Once the initial weights have been determined, these weights are carried through the training procedure of the random forest. More precisely, the sample-specific weights for each node v can be calculated as follows

$$\begin{aligned} w_{i}^{v} = \frac{w_i^{*}}{\sum _{n \in \delta (v)} w_{n}^{*}} \end{aligned}$$
(10)

and the node-specific weights in Eq. (4) become

$$\begin{aligned} w_{an}(v) = \frac{\sum _{\forall n \in \delta (v)} w_{n}^{*}}{\sum _{\forall n \in \delta (root(v))} w_{n}^{*}} \end{aligned}$$
(11)

and

$$\begin{aligned} w_{ch}(v) = \frac{\sum _{\forall n \in \delta (v)} w_{n}^{*}}{\sum _{\forall n \in \delta (parent(v))} w_{n}^{*}}. \end{aligned}$$
(12)

Here, root(v) is the root of tree b and parent(v) is the direct ancestor of v in this tree.

Alternatively to calculating sample-specific weights to assign samples a higher importance during training, we propose to perform upsampling prior to the training of the forest. In particular, we suggest upsampling the minority class by random drawing with replacement from the set of sensitive samples until the number of samples from the minority and majority class is equal. We call this method upsampling. We also investigated an upsampling scheme, which we call proportional upsampling, where we consider the distance from the threshold t to determine how often a sensitive sample should be duplicated. To this end, we calculate the linear sample-specific weights (see Eq. 9) for the sensitive cell lines. Then we multiply these weights by 2 such that they sum up to 1. For each sample, this value then reflects the percentage of importance. We then determine the desired number of copies by multiplying this importance with the total number of resistant samples.

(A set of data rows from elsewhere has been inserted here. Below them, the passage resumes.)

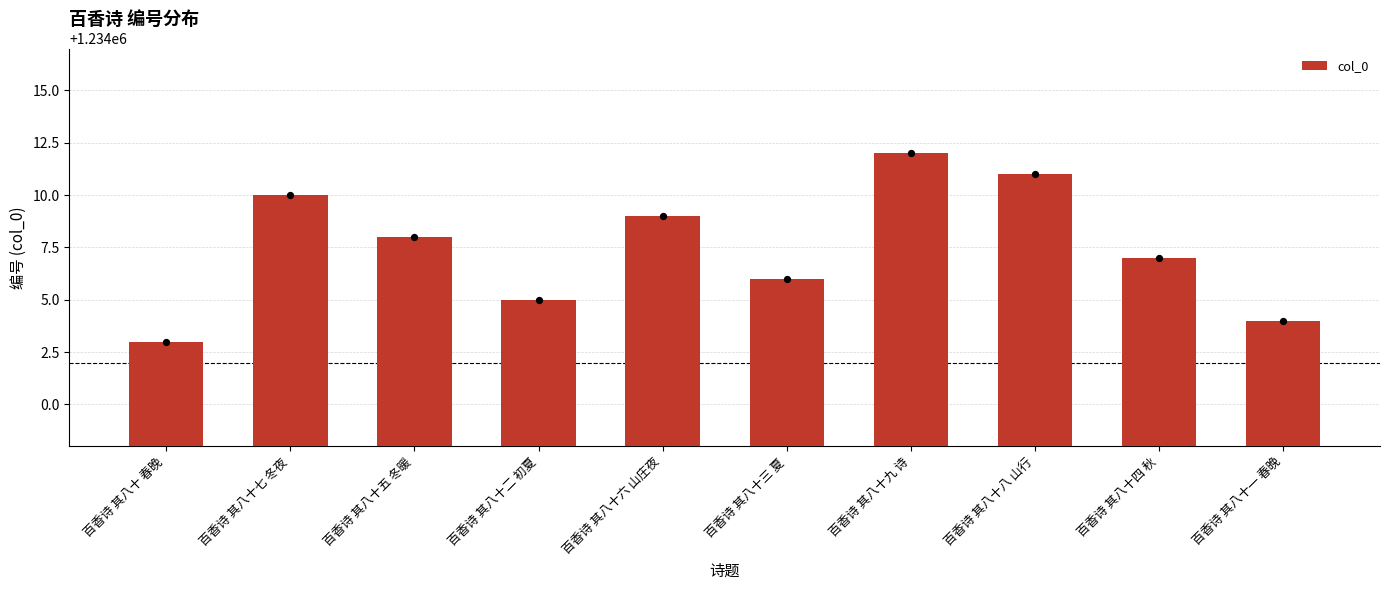

What is the change in value from 百香诗 其八十七 冬夜 to 百香诗 其八十五 冬暖?

-2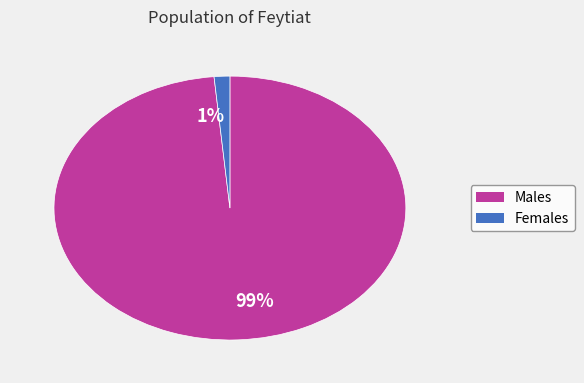

What is the largest slice in the pie chart?

99%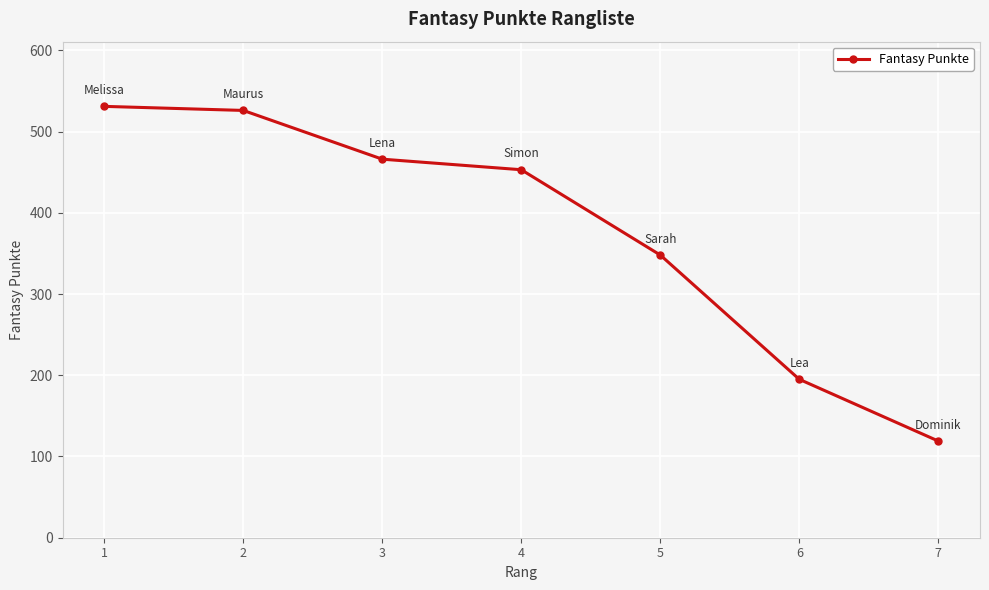

List the labels in order of value, largest first.

1, 2, 3, 4, 5, 6, 7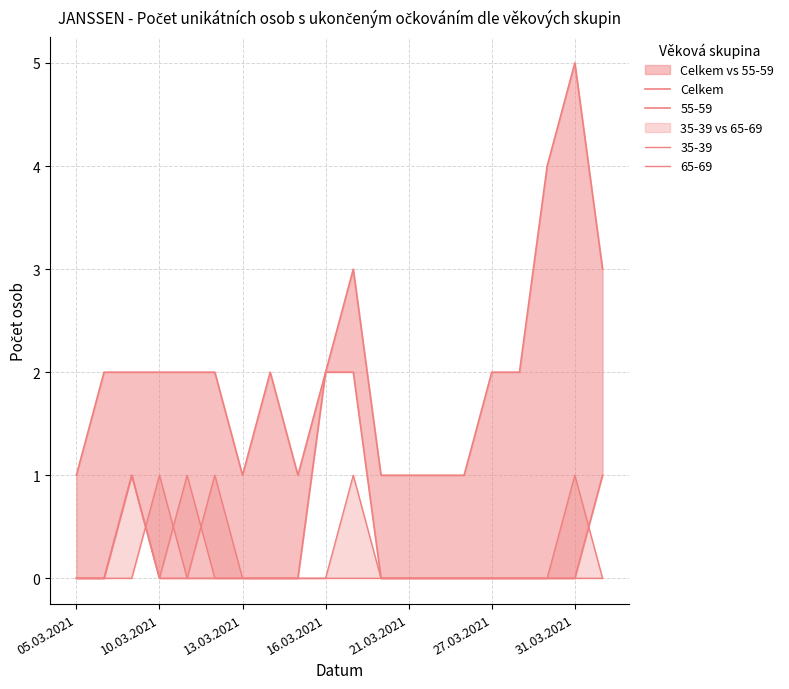

What is the average value?

2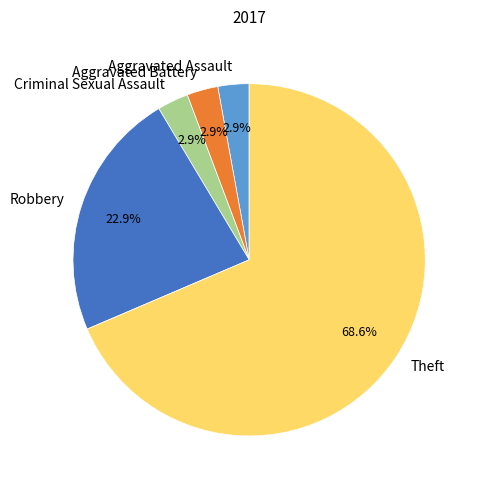

Which has a higher value, Robbery or Criminal Sexual Assault?

Robbery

Finally, we suggest alternative tree weighting schemes to the binary one by Rahman et al. to improve the performance of our method. To this end, we attach the class assignments to the training samples in the leaf nodes and determine the mode of class assignments per leaf as described above. Thus, each tree can predict a class depending on the reached leaf, and the majority vote over all tree predictions is considered the class prediction. Based on this prediction, the trees obtain weights.

For the tree weighting scheme referred to as binary sensitive (binary sens.), we use the HARF weights (c.f. Eq. 7) for the samples predicted to be sensitive, while we use the usual random forest prediction, i.e., tree weight \(\frac{1}{B}\), for the samples predicted to be resistant. For the tree weighting scheme called majority tree weighting, we determine for each leaf the weighted fraction of samples that agree with the class prediction of the forest. For a particular tree, we use this fraction in the reached leaf normalized by the sum over all fractions as tree weight. Let \(I_n(x')\) be an indicator function that is 1 if the class of sample n is equal to the overall majority of trees and 0 if not. Let \(\mu\) be the reached leaf node of tree b. With the fraction given by

$$\begin{aligned} \text {frac}_{b} (x') = \frac{\sum _{\forall n \in \delta (\mu )} I_n(x') \cdot w_n^{*}}{ \sum _{\forall n \in \delta (\mu )} w_n^{*}} \end{aligned}$$
(13)

the tree-specific weight is given as

$$\begin{aligned} w_{b} (x') = \frac{\text {frac}_{b}}{ \sum _{\beta =1}^{B} \text {frac}_{\beta }(x')}. \end{aligned}$$
(14)

Finally, we also used a tree weighting scheme, which we call majority sensitive (majority sens.), where we employ this weight for the sensitive samples and the usual RF weight \(\frac{1}{B}\) for the resistant samples.